周囲に特定の音がないのに、どちらかの耳元や耳の奥で「キーン」とか、「ジーン」、「シーン」とか、セミの鳴き声のような音を感じることがあります。これが耳鳴りで、「三人に一人は生涯のいずれかの時点で耳鳴りを経験し、八人に一人が慢性的な耳鳴りに悩まされている」 といいますが、ほとんどのヒトが一度や二度はこういう経験があると思います。
ある年、ある高校で学生にアンケート調査をして、耳鼻科検診に役立てようとして、「耳鳴りがしますか、またはしたことがありますか」と質問したところ、ほとんど全員が「感じたことがある」との回答をしたため、以後この項目ははずすことにしました。それくらい、耳鳴りは非常に多いものです。
しかしその音が片耳に偏ったり、異常に大きかったり、頻繁にある場合や、いつまでも続く場合は病気を考える必要があります。
耳鳴りには大別して二通りあります。
1)他覚的耳鳴り : 静かな部屋、または聴診器に使うような管で、糸電話の要領で耳と耳をつなぐと他人に聞こえるもの
2)自覚的耳鳴り : 自分にしか聞こえず、耳の奥や、時には頭の中で感じるもの
1)は脳内や耳内の血管腫、動静脈奇形などの血管異常や、血液の流れから脈動が聞こえる血管性耳鳴りや、中耳と鼻をつないでいる耳管の開閉運動に関係する筋肉、口蓋筋、耳小骨筋の痙攣などが原因で発生する筋肉性耳鳴りであることが多いのですが、頻度的に多くて、通常、耳鳴りと言えば2)の方ですのでそのことについて書いてみます。
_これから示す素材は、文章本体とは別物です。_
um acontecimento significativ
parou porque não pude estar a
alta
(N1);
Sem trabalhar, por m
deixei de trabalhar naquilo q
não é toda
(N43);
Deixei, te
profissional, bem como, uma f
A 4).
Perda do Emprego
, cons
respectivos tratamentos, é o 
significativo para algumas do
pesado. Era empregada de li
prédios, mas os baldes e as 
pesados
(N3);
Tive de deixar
2)はブーンブーン、ジージーといった低い音の場合と、キーンキーンといった高い音、また持続するものと、断続的なものなどに区別されます。
原因としては、頭部の外傷、薬剤中毒によるもの、また先天性、家族性に起こるものや、ホルモン異常、高血圧、低血圧、動脈硬化症、糖尿病などの全身的な原因のために起こるものもありますが、当然のことながら、耳の病気のために起こるものが一番多く、代表的なものとしてはメニエル病(めまい、難聴、耳鳴り)、突発難聴、内耳炎など、内耳の病気や、鼓室硬化症、中耳炎(とくに骨を破壊していく真珠腫タイプ)などの中耳の病気があります。また時には聴神経腫瘍と呼ばれる内耳神経(聴神経、前庭神経)のできものが原因のことがあります。
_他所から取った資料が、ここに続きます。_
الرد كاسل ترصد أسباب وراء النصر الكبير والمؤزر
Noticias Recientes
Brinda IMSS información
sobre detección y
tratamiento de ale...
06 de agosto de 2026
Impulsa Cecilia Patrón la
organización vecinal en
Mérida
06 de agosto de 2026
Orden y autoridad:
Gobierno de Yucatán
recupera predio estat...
耳の病気の時は普通は難聴(聞こえが悪い)があるのが普通ですが、少しずつ症状が進行した時などは難聴に気付かず耳鳴りだけ気になっていることもあります。また悩まされる耳鳴りは、やはり中高年層の方に多く、女性ですと「更年期」、高齢者の方は「血圧のため、年齢のため」などの説明ですまされていることもあります。
耳鳴りの診断には耳鼻科的に診察をすることが大切です。顕微鏡で外耳、鼓膜に異常がないかをしらべ、聴力検査を行います。耳のレントゲンが必要なこともあります。場合によってはCT断層、MRI(磁気共鳴装置)といった精密検査が要ることもありますし、内科的に全身検査を必要とすることもあります。
耳鳴りの治療は一般的に言って難しいものです。とくに長期間症状が続いている場合や、糖尿病、高血圧症など全身的要因がある場合はなおさらです。しかし、原因がはっきりわかれば治療法を見つけることもできます。時には腫瘍などが潜んでいることもありますので、一度はきちんと検査を受けておくことが大切です。